There is a proof that uses Complex Analysis which is really quite elegant. It does depend on knowing that linear space of ordinary polynomials $\mathcal{P}$ is dense in $L^{2}[0,1]$, but you seem to know that fact. The proof is carried out by assuming that
$f \in L^{2}[0,1]$ satisfies
$$
\int_{0}^{1}f(t)e^{-2\pi int}\,dt = 0,\;\;\; n=0,\pm 1,\pm 2,\cdots, \;\;\;\; (1)
$$
and showing that
$$
\int_{0}^{1}f(t)t^{n}\,dt = 0,\;\;\; n =0,1,2,3,\cdots. \;\;\;\; (2)
$$
Then, because the polynomials are assumed to be dense in $L^{2}[0,1]$, it follows that $f=0$ a.e., from which one concludes that $\{ e^{2\pi in t}\}_{n=-\infty}^{\infty}$ is a complete orthonormal subset of $L^{2}[0,1]$.

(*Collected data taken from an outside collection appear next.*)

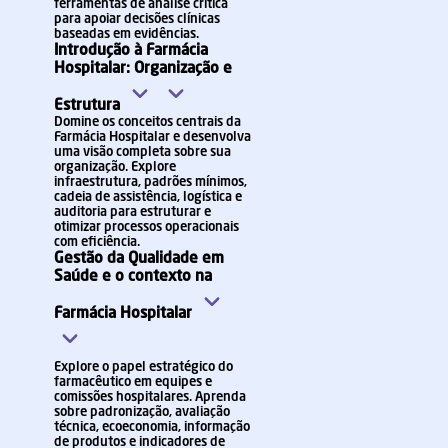
ferramentas de análise crítica
para apoiar decisões clínicas
baseadas em evidências.
Introdução à Farmácia
Hospitalar: Organização e
Estrutura
Domine os conceitos centrais da
Farmácia Hospitalar e desenvolva
uma visão completa sobre sua
organização. Explore
infraestrutura, padrões mínimos,
cadeia de assistência, logística e
auditoria para estruturar e
otimizar processos operacionais
com eficiência.
Gestão da Qualidade em
Saúde e o contexto na
Farmácia Hospitalar
Explore o papel estratégico do
farmacêutico em equipes e
comissões hospitalares. Aprenda
sobre padronização, avaliação
técnica, ecoeconomia, informação
de produtos e indicadores de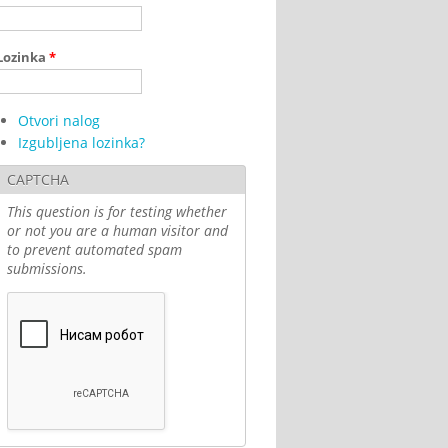
Lozinka
*
Otvori nalog
Izgubljena lozinka?
CAPTCHA
This question is for testing whether
or not you are a human visitor and
to prevent automated spam
submissions.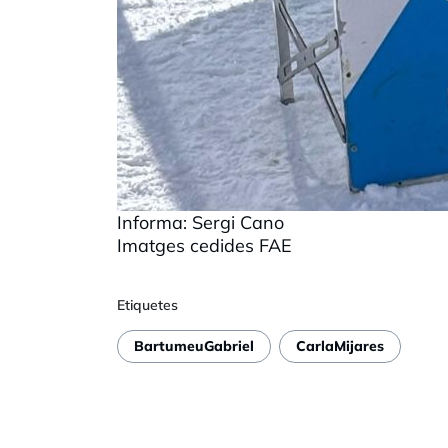
Informa: Sergi
Cano
Imatges cedides
FAE
Etiquetes
BartumeuGabriel
CarlaMijares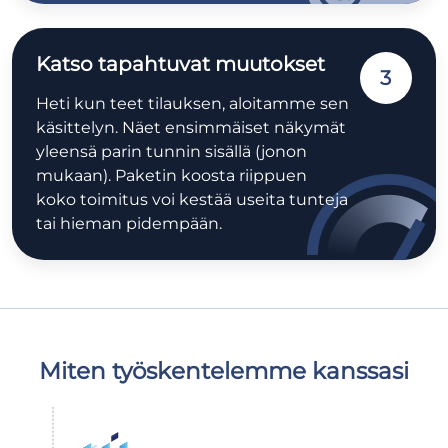
Katso tapahtuvat muutokset
3
Heti kun teet tilauksen, aloitamme sen
käsittelyn. Näet ensimmäiset näkymät
yleensä parin tunnin sisällä (jonon
mukaan). Paketin koosta riippuen
koko toimitus voi kestää useita tunteja
tai hieman pidempään.
Miten työskentelemme kanssasi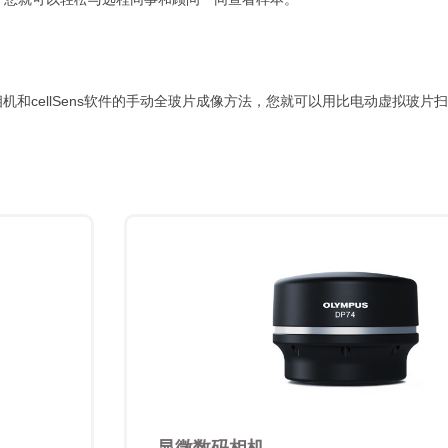
相机和cellSens软件的手动全玻片成像方法，您就可以用比电动虚拟玻片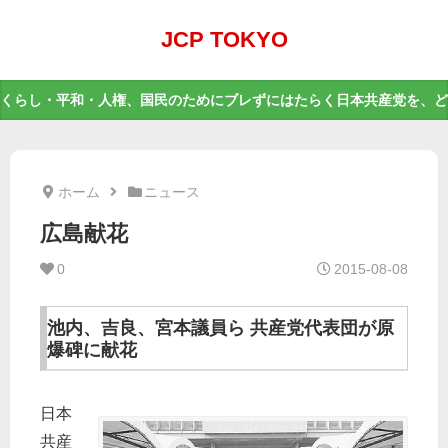
JCP TOKYO
くらし・平和・人権、国民のためにブレずにはたらく日本共産党を、ど
ホーム
ニュース
広島献花
0
2015-08-08
池内、吉良、宮本議員ら 共産党代表団が原
爆碑に献花
日本
共産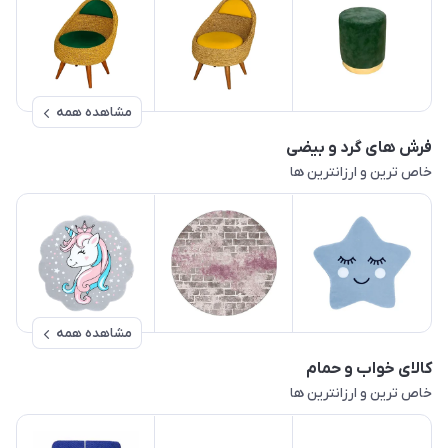
مشاهده همه
فرش های گرد و بیضی
خاص ترین و ارزانترین ها
مشاهده همه
کالای خواب و حمام
خاص ترین و ارزانترین ها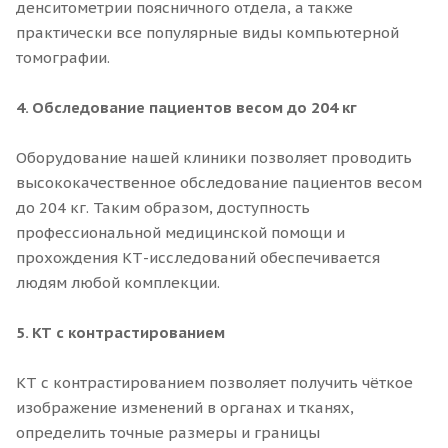
денситометрии поясничного отдела, а также
практически все популярные виды компьютерной
томографии.
4. Обследование пациентов весом до 204 кг
Оборудование нашей клиники позволяет проводить
высококачественное обследование пациентов весом
до 204 кг. Таким образом, доступность
профессиональной медицинской помощи и
прохождения КТ-исследований обеспечивается
людям любой комплекции.
5.
КТ с контрастированием
КТ с контрастированием позволяет получить чёткое
изображение изменений в органах и тканях,
определить точные размеры и границы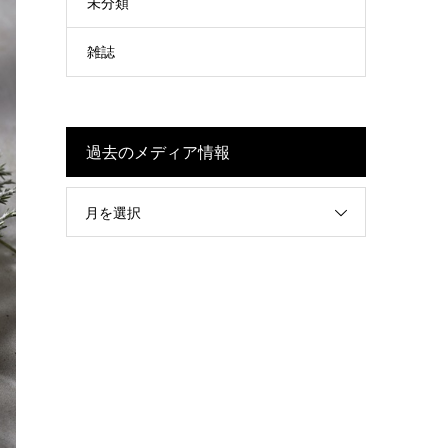
未分類
雑誌
過去のメディア情報
月を選択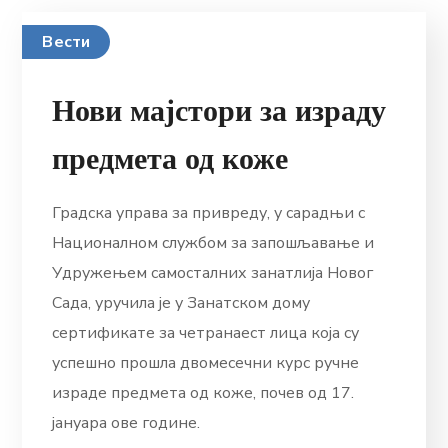
Вести
Нови мајстори за израду
предмета од коже
Градска управа за привреду, у сарадњи с
Националном службом за запошљавање и
Удружењем самосталних занатлија Новог
Сада, уручила је у Занатском дому
сертификате за четранаест лица која су
успешно прошла двомесечни курс ручне
израде предмета од коже, почев од 17.
јануара ове године.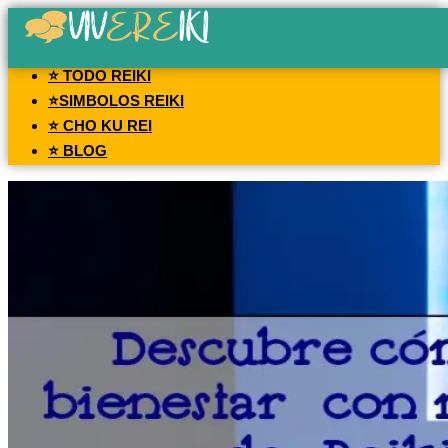
⭐ TODO REIKI
⭐SIMBOLOS REIKI
⭐ CHO KU REI
⭐ BLOG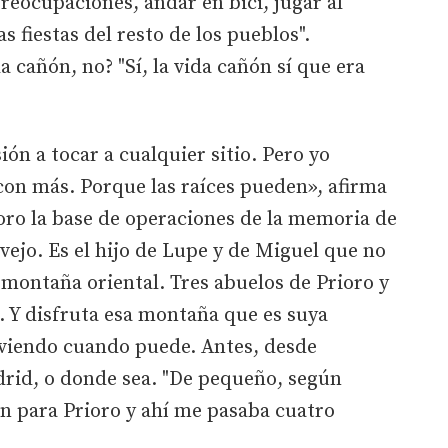
preocupaciones, andar en bici, jugar al
s fiestas del resto de los pueblos".
a cañón, no? "Sí, la vida cañón sí que era
ón a tocar a cualquier sitio. Pero yo
con más. Porque las raíces pueden», afirma
ioro la base de operaciones de la memoria de
ejo. Es el hijo de Lupe y de Miguel que no
 montaña oriental. Tres abuelos de Prioro y
Y disfruta esa montaña que es suya
lviendo cuando puede. Antes, desde
rid, o donde sea. "De pequeño, según
an para Prioro y ahí me pasaba cuatro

So, assume $f \in L^{2}[0,1]$ satisfies (1) for all integers $n$. Define a function
$$
F(\lambda)=\frac{1}{e^{2\pi i\lambda}-1}\int_{0}^{1}e^{2\pi i\lambda t}f(t)\,dt.
$$
The function $F$ is holomorphic on $\mathbb{C}\setminus\mathbb{Z}$, with removable singularities at every $n \in \mathbb{Z}$. So $F$ extends to an entire function of $\lambda$. Furthermore, $F$ is uniformly bounded on all closed square contours $S_{n}$ formed by connecting $(n+1/2)(1+i)$, $(n+1/2)(-1+i)$, $(n+1/2)(-1-i)$, $(n+1/2)(1-i)$. And, for $\lambda \in \mathbb{C}$ with $|\lambda| < N$,
$$
F(\lambda)=\frac{1}{2\pi i}\oint_{S_{n}}\frac{F(z)}{z-\lambda}\,dz,\;\;\; n \ge N.
$$
It follows that $F$ is uniformly bounded on $\mathbb{C}$. So, by Liouville's Theorem, $F$ is a constant $C$, which is to say
$$
\int_{0}^{1}e^{2\pi i\lambda t} f(t)\,dt = C(e^{2\pi i\lambda}-1),\;\;\; \lambda \in \mathbb{C}.
$$
The constant $C$ must be $0$ because the left side tends to $0$ as $\lambda$ tends to $\infty$ along the positive imaginary axis. So,
$$
H(\lambda)=\int_{0}^{1}e^{2\pi i\lambda t}f(t)\,dt \equiv 0.
$$
All derivatives of $H$ are also $0$, and, hence,
$$
\int_{0}^{1}t^{n}f(t)\,dt =0,\;\;\; n=0,1,2,3,\cdots.
$$
Therefore $f=0$ because, by assumption, the linear subspace of polynomials $\mathcal{P}$ is dense in $L^{2}$. So, $\{ e^{2\pi int}\}_{n=-\infty}^{\infty}$ is a complete orthonormal subset of $L^{2}$.